Ordered list of every client_id in the act chain, capped at 8 entries. First entry = originator (root of the chain), last entry = current actor. AuthPlane walks the nested act structure once and then reverses so the list reads in causal order.

Example — chained delegation A delegates to B, B delegates to C (C is now calling your MCP server):

{
  "sub": "user-42",
  "act": {
    "sub": "agent-C",
    "act": {
      "sub": "agent-B",
      "act": { "sub": "agent-A" }
    }
  },
  "agent_id": "agent-C",
  "agent_chain": ["agent-A", "agent-B", "agent-C"]
}

Your MCP server can filter/log/gate on the chain without recursion:

if token.agent_chain[0] == "agent-A":
    # This request originated from agent-A (the root of the delegation chain)
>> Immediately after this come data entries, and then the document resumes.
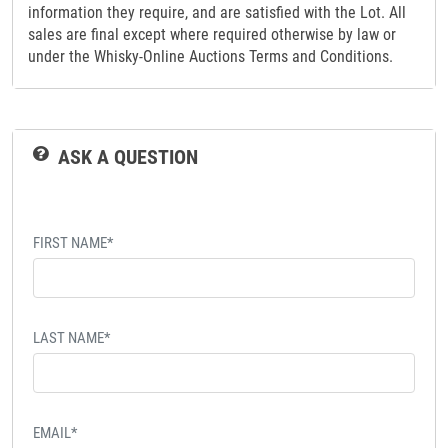
information they require, and are satisfied with the Lot. All
sales are final except where required otherwise by law or
under the Whisky-Online Auctions Terms and Conditions.
ASK A QUESTION
FIRST NAME*
LAST NAME*
EMAIL*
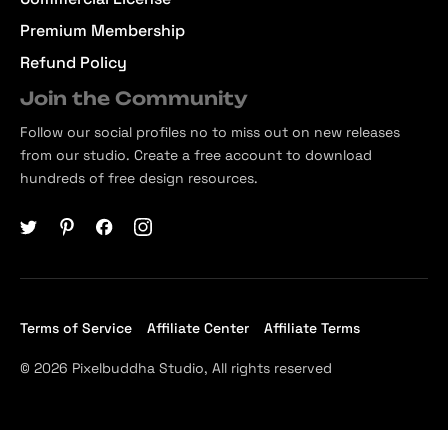
Premium Membership
Refund Policy
Join the Community
Follow our social profiles no to miss out on new releases
from our studio. Create a free account to download
hundreds of free design resources.
Terms of Service
Affiliate Center
Affiliate Terms
© 2026 Pixelbuddha Studio, All rights reserved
Registering a client as an agent

At registration time, set is_agent: true:

authserver admin client create \
    --name my-research-agent \
    --agent \
    --agent-description "Research assistant that reads GitHub + Notion" \
    --grant-types authorization_code,refresh_token,urn:ietf:params:oauth:grant-type:token-exchange \
    --scopes 'tools/read||Read tools'

REST:

POST /admin/clients
{
  "client_name": "my-research-agent",
  "is_agent": true,
  "agent_description": "Research assistant that reads GitHub + Notion",
  "grant_types": ["authorization_code", "refresh_token", "urn:ietf:params:oauth:grant-type:token-exchange"],
  "scope": "tools/read"
}

agent_description — max 255 chars — shown on consent screens (“Do you want to grant research assistant that reads GitHub + Notion access to your data?”). Optional but recommended for user-facing agents.

DCR clients can also self-register as agents by including "agent": true in the registration payload.
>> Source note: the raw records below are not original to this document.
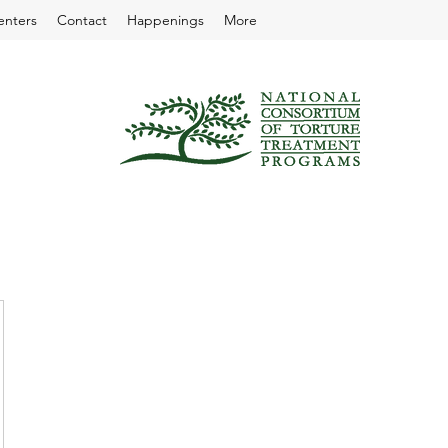
enters
Contact
Happenings
More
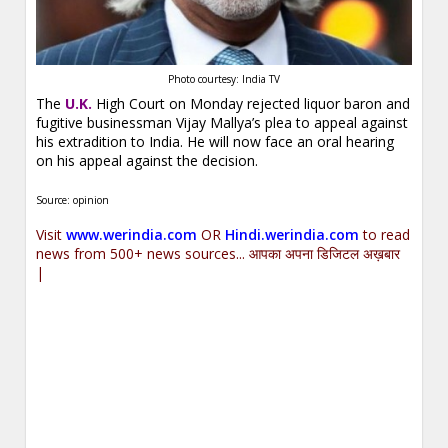
Photo courtesy: India TV
The
U.K.
High Court on Monday rejected liquor baron and
fugitive businessman Vijay Mallya’s plea to appeal against
his extradition
to India. He will now face an oral hearing
on his appeal against the decision.
Source: opinion
Visit
www.werindia.com
OR
Hindi.werindia.com
to read
news from 500+ news sources... आपका अपना डिजिटल अख़बार
|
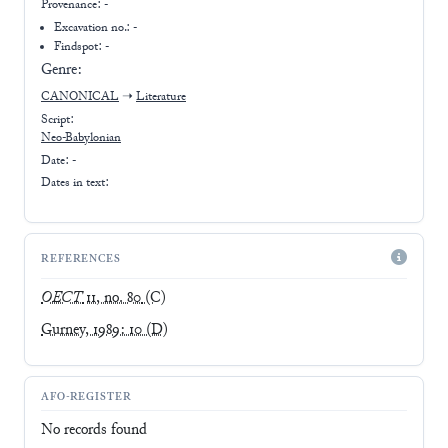
Provenance:
-
Excavation no.:
-
Findspot: -
Genre:
CANONICAL
➝
Literature
Script:
Neo-Babylonian
Date: -
Dates in text:
REFERENCES
OECT
11, no. 80
(C)
Gurney, 1989: 10
(D)
AFO-REGISTER
No records found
When agent_id and agent_chain are present

  • agent_id present when the outermost actor’s client has is_agent: true.
  • agent_chain present when the issuing (outermost) client is registered as an agent; in that case it contains every hop in the delegation chain, including any non-agent service clients. There is no filtering by is_agent on intermediate hops.

Absent when the flow is entirely non-agent — machine-to-machine service calls, admin operations, plain user auth-code with a non-agent client. Your MCP server should treat missing claims as “not an agent-mediated call”.

Optional: agents.enable_jwks_listing

When agents.enable_jwks_listing: true (config), AuthPlane publishes a JWKS document per agent at /.well-known/agents/{agent_id}.json — useful for third-party verification of agent-issued signatures if agents sign anything themselves. Off by default; enable only if agents actually publish their own JWKs.

AS metadata advertisement

/.well-known/oauth-authorization-server includes:

{
  "authplane_agent_identity_supported": true,
  ...
}

Clients can key off this to know AuthPlane emits agent_id / agent_chain claims.

What downstream services should do with agent identity

  • Per-agent rate limits — throttle at the MCP layer by agent_id.
  • Per-agent quotas — count tool invocations per (user, agent_id) pair for billing / usage-based limits.
  • Enhanced audit — log agent_id + agent_chain on every request; enables “show me every action this agent has ever taken across our fleet” queries.
  • Agent-scoped policy — deny certain tools based on agent identity (e.g., “financial writeback tools not allowed for agents in agent_chain”).

What NOT to do: don’t authorize solely on agent_chain inner entries. Same rule as RFC 8693 §4.1 ¶6 — inner-hop identities (originator + intermediaries) are informational, not authoritative. Only agent_id (the current actor, the last entry in the chain) is trustworthy for access-control decisions.

Multi-agent example

User asks orchestrator agent → orchestrator delegates to research agent → research agent hits summarizer:

Token at summarizer:
{
  "sub": "user-42",
  "client_id": "agent-summarizer",
  "act": {
    "sub": "agent-summarizer",
    "act": {
      "sub": "agent-research",
      "act": { "sub": "agent-orchestrator" }
    }
  },
  "agent_id": "agent-summarizer",
  "agent_chain": ["agent-orchestrator", "agent-research", "agent-summarizer"],
  "scope": "tools/summarize"
}

Summarizer knows:

  • Currently holding: agent-summarizer (authoritative for authorization).
  • Delegation chain: orchestrator started, delegated to research, who delegated to summarizer.
  • Ultimate principal: user-42.

Everything reconstructable from the token alone. No external correlation needed.